The Tombaugh’s were originally a “Pennsylvania Dutch” family that originally settled in Washington County, Pennsylvania. Other links to information on these people and places include the Family Hart website and Chartiers website, which has transcribed Boyd Crumrine’s book History of Washington County, Pennsylvania with Biographical Sketches of Many of Its Pioneers and Prominent Men from 1882, as well as the Commemorative Biographical Record of Washington County, Pennsylvania by J. H. Beers & Company in 1893.

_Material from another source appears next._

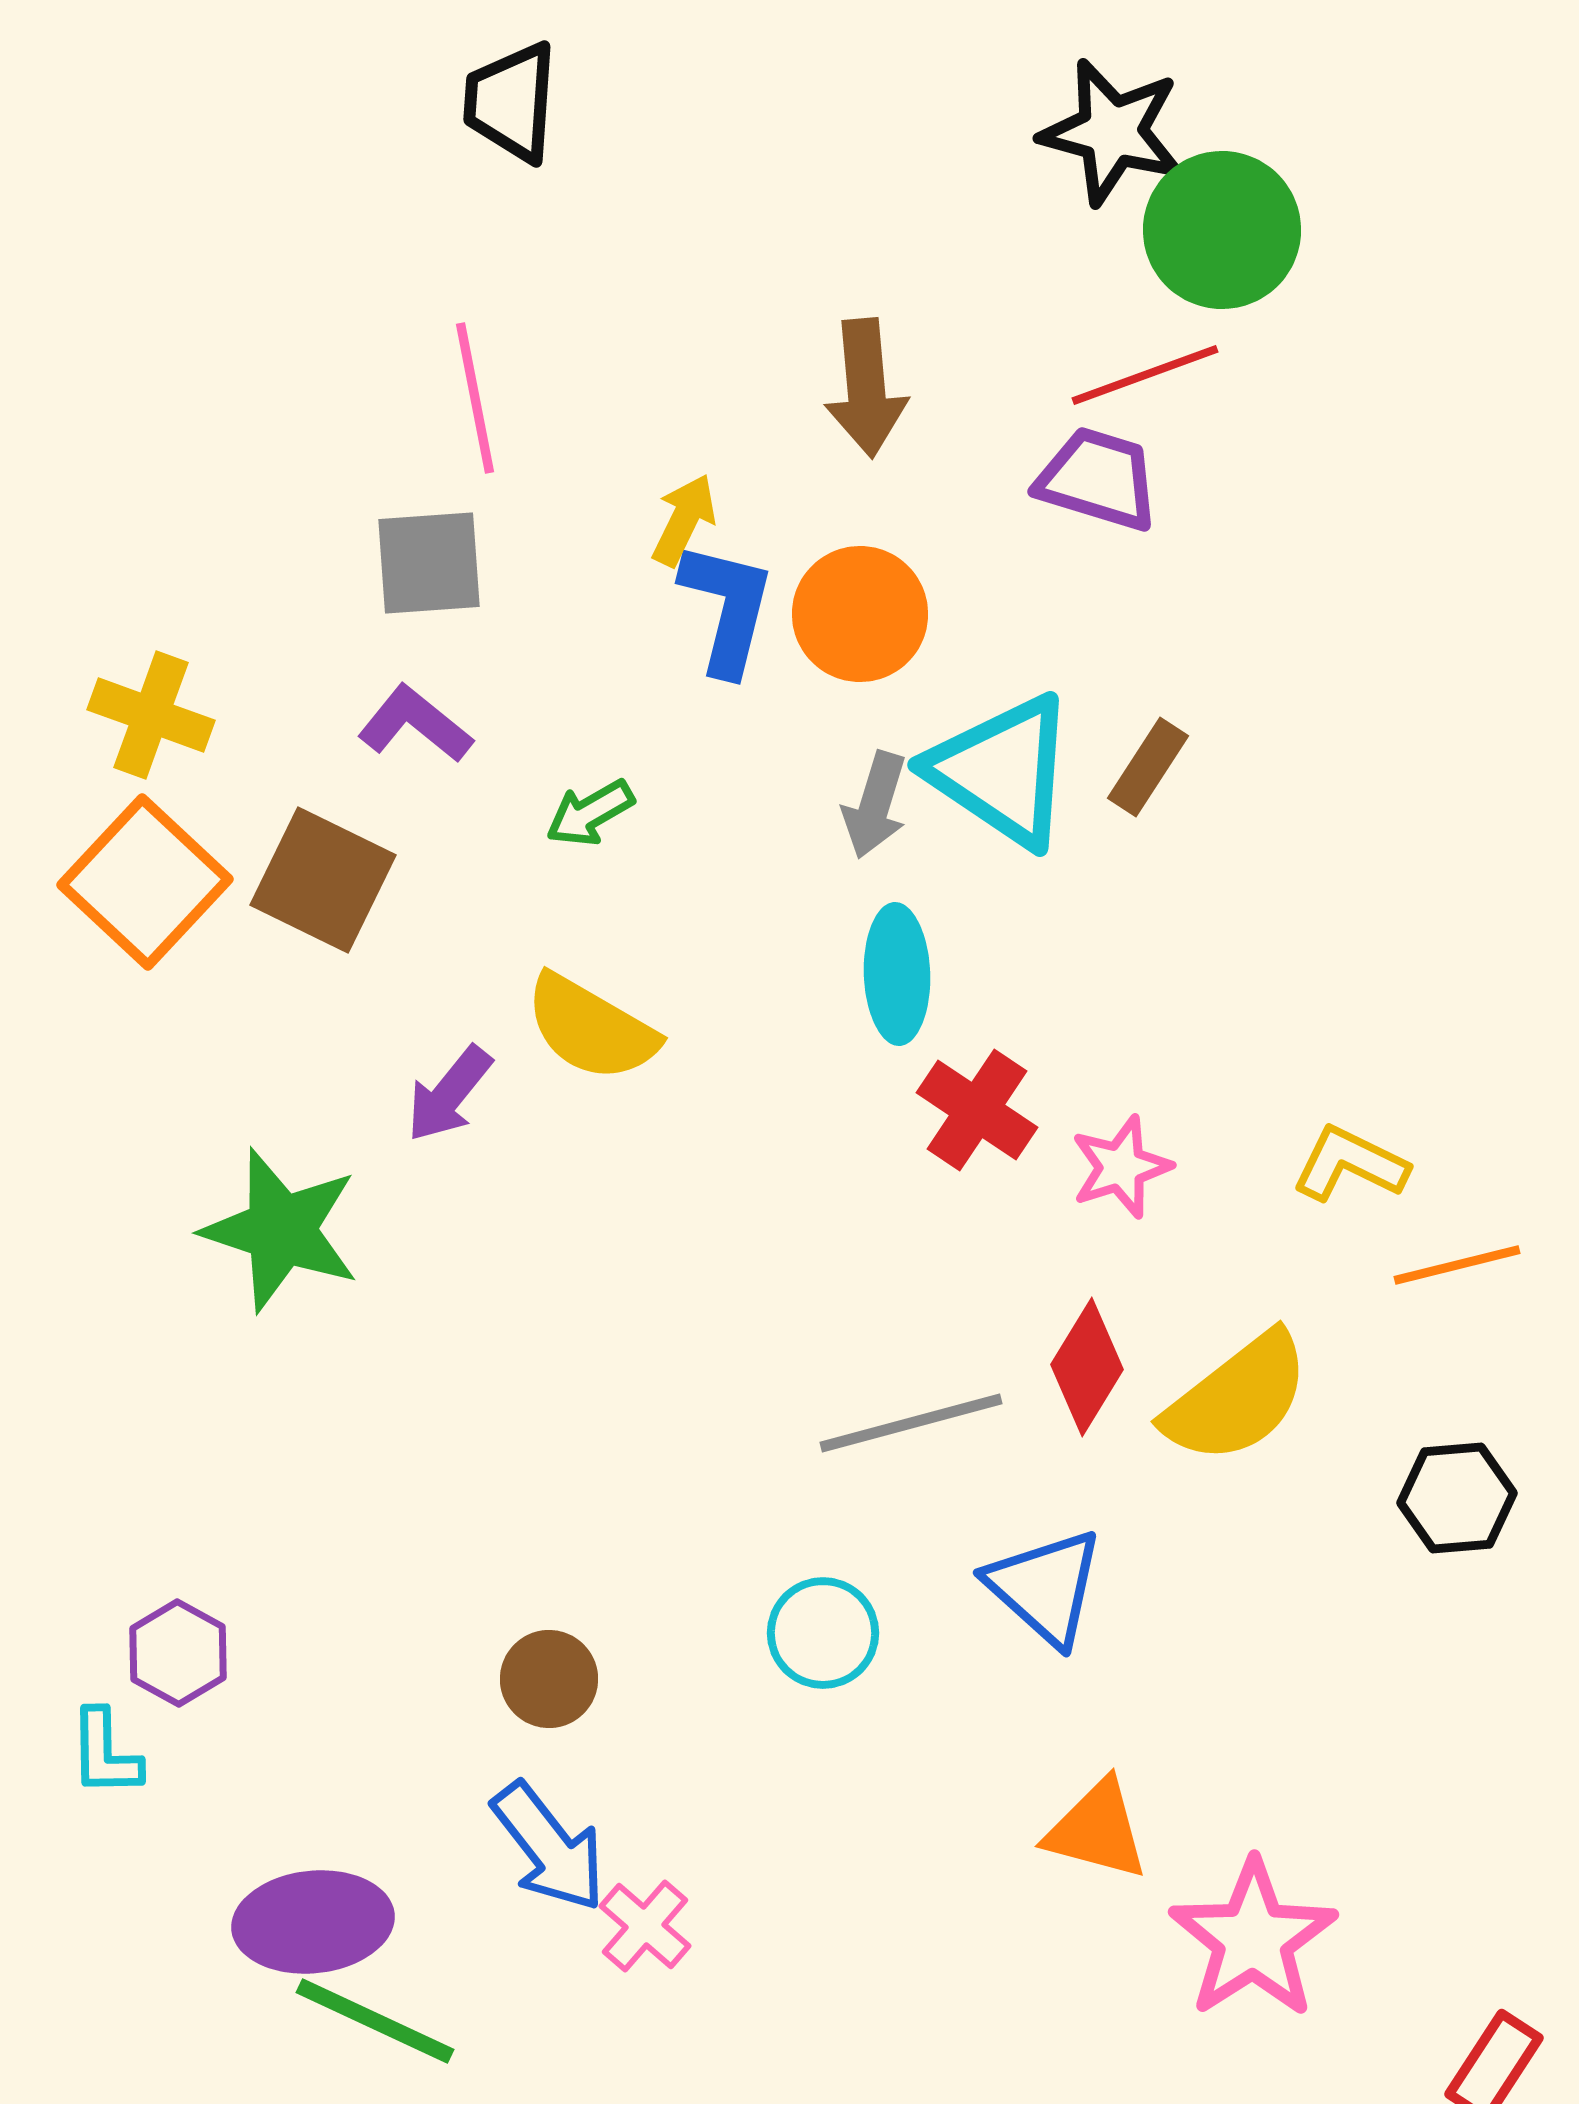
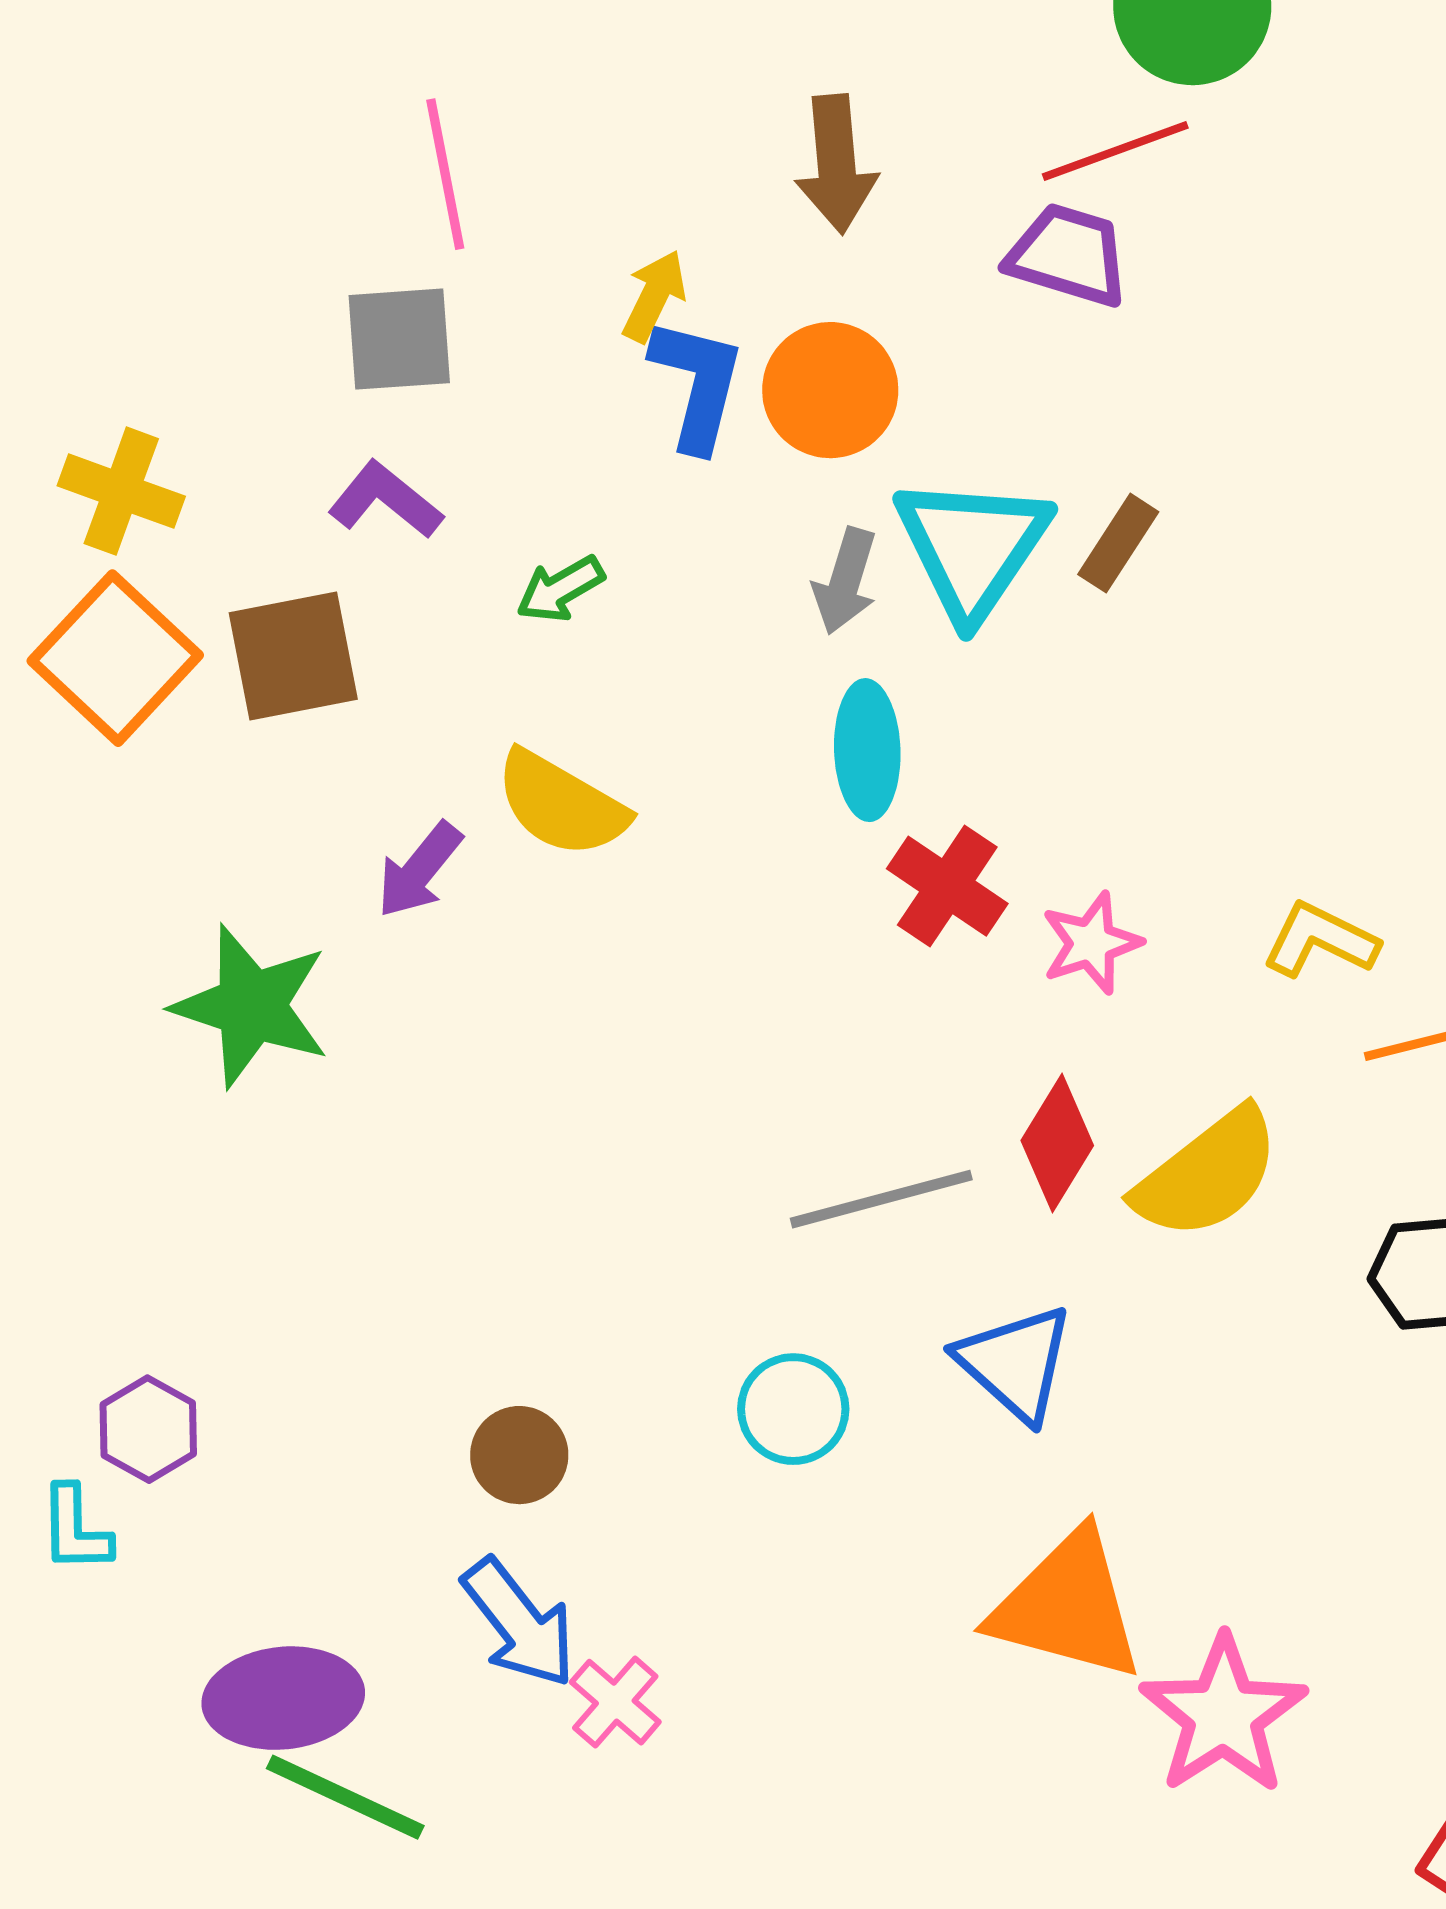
cyan triangle: (1002, 771) -> (972, 547), turned 30
brown square: (323, 880) -> (293, 656), turned -37
orange triangle: (1097, 1830) -> (1067, 1606), size x1.5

Here is a sample of Pennsylvania German Fraktur by Adam Dambach from Lancaster County, PA in 1779 that is owned by the Winterthur Museum in Delaware. Adam Dambach is an early member of the Tombaugh family, still using the more German, un-Anglicized variant of what later became the surname Tombaugh.

In the 1800’s some of the family migrated westward through Stark County, Ohio and into the area around Miami County, Indiana and Wabash County, Indiana. By the end of the 1800’s, branches of the family had scattered throughout the country.

Some of the other families that are represented in the Tombaugh History as well as my own branch of the family include: Beihold, Cook, Deardorff, Dorr, East, Henline, Hurst, Kuhn, Letherman, Myers, Spohn, Swihart, Swagler, Thomas, Weir, Wise, Witherspoon, Wolcott and Wolf.